FIN: PUSH CX ; Xfer product from CX to AX.
POP AX
POP DX ; Restore registers and return.
POP CX
POP BX
RET
It relies on the fact that 123 multiplied by 456 is identical to:
123 x 6
+ 1230 x 5
+ 12300 x 4
which is the same way you were taught multiplication back in grade/primary school. It's easier with binary since you're only ever multiplying by zero or one (in other words, either adding or not adding).
It's pretty old-school x86 (8086, from a DEBUG session - I can't believe they still actually include that thing in XP) since that was about the last time I coded directly in assembler. There's something to be said for high level languages :-)
When it comes to assembly instruction,speed of executing any instruction is measured using the clock cycle. Mul instruction always take more clock cycle's then add operation,but if you execute the same add instruction in a loop then the overall clock cycle to do multiplication using add instruction will be way more then the single mul instruction. You can have a look on the following URL which talks about the clock cycle of single add/mul instruction.So that way you can do your math,which one will be faster.
http://home.comcast.net/~fbui/intel_a.html#add
http://home.comcast.net/~fbui/intel_m.html#mul
My recommendation is to use mul instruction rather then putting add in loop,the later one is very inefficient solution.
I'd have to echo the responses you have already - for a general multiply you're best off using MUL - after all it's what it's there for!

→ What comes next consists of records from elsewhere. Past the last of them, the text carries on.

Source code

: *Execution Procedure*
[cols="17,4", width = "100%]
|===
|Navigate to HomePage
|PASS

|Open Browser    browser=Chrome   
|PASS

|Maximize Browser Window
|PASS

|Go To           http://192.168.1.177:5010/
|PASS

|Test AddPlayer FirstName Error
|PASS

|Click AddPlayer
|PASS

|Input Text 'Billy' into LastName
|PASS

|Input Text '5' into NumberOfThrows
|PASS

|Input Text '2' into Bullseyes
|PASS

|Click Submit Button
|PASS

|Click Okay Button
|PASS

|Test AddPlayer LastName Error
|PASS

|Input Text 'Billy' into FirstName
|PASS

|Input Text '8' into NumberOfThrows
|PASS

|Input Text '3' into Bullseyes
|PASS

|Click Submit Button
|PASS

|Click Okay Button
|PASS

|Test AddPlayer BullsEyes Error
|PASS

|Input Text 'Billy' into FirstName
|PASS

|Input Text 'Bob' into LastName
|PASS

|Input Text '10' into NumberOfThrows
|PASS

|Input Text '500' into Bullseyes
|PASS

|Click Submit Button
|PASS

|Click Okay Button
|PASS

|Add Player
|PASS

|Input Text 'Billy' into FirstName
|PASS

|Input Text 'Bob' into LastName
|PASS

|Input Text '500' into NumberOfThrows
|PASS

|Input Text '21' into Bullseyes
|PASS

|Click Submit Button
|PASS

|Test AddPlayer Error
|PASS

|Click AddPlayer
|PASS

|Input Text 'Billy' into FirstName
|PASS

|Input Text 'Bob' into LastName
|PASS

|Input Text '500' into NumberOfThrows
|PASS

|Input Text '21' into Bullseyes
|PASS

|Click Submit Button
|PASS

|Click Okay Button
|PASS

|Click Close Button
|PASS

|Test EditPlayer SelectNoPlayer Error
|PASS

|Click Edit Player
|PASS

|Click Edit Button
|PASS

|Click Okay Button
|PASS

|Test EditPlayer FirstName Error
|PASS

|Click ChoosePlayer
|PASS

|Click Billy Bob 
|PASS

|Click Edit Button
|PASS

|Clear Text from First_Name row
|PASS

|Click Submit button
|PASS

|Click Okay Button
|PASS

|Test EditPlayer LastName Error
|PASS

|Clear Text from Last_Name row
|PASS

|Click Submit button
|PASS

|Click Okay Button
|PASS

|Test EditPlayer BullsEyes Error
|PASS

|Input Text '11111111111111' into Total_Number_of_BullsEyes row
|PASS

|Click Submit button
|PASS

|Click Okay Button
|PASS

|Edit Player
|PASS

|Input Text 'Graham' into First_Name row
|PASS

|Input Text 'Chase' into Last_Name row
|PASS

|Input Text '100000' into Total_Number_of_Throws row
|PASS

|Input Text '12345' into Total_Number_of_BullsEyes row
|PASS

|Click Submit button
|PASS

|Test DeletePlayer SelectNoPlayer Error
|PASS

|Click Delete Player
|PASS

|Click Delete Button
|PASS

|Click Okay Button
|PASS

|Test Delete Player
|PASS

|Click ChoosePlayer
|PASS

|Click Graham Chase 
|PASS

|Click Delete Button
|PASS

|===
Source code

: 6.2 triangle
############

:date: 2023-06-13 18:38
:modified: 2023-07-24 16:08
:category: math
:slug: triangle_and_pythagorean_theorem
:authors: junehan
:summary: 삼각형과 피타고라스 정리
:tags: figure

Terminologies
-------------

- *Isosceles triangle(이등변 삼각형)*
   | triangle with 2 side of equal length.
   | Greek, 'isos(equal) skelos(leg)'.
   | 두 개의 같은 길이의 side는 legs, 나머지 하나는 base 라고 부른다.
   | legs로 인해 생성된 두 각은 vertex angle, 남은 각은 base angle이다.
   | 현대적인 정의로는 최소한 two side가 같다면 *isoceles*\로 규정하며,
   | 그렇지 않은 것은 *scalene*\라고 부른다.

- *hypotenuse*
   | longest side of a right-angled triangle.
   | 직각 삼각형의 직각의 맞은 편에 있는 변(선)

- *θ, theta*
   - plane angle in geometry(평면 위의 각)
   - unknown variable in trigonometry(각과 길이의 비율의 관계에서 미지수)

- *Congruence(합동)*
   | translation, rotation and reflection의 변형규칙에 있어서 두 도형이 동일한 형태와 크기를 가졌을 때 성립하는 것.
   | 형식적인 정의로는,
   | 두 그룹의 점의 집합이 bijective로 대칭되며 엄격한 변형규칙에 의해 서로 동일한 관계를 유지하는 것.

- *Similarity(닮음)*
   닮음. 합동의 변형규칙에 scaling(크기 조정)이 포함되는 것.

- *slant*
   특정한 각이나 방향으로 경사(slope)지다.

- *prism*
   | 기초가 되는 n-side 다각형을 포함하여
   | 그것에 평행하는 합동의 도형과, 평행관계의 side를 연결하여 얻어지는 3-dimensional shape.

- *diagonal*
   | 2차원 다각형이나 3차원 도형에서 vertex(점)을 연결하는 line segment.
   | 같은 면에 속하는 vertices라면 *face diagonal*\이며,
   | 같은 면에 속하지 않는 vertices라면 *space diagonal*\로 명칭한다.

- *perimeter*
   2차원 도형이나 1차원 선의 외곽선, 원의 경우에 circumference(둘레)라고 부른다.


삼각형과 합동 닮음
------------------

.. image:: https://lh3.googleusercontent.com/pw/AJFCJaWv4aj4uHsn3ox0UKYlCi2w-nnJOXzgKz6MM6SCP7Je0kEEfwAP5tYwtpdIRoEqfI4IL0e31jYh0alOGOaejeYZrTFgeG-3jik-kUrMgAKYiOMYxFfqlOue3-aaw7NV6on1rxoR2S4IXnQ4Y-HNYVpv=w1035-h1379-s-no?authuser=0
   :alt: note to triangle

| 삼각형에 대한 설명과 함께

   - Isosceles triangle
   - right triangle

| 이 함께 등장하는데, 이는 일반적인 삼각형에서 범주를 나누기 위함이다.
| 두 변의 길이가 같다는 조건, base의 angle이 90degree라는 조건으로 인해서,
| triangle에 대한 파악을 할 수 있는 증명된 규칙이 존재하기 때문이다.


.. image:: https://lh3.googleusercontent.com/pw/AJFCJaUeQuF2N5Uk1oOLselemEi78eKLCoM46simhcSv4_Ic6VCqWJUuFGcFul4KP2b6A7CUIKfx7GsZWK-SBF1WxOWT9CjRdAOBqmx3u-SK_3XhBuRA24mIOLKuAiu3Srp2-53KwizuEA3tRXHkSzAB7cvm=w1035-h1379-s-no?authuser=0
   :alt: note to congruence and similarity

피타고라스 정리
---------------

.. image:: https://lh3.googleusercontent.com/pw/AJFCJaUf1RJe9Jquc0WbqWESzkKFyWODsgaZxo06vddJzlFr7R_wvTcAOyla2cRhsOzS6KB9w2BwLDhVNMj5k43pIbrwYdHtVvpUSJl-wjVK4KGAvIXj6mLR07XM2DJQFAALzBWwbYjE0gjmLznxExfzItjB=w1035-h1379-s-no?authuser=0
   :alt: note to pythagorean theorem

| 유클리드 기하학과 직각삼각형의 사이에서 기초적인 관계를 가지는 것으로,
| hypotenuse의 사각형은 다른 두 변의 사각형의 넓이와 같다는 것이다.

In some specific cases, where you know you'll be wanting to multiply by a specific fixed value each time (for example, in working out a pixel index in a bitmap) then you can consider breaking the multiply down into a (small) handful of SHLs and ADDs - e.g.:
1280 x 1024 display - each line on the
display is 1280 pixels.
1280 = 1024 + 256 = 2^10 + 2^8
y * 1280 = y * (2 ^ 10) + y * (2 ^ 8)
= ADD (SHL y, 10), (SHL y, 8)
...given that graphics processing is likely to need to be speedy, such an approach may save you precious clock cycles.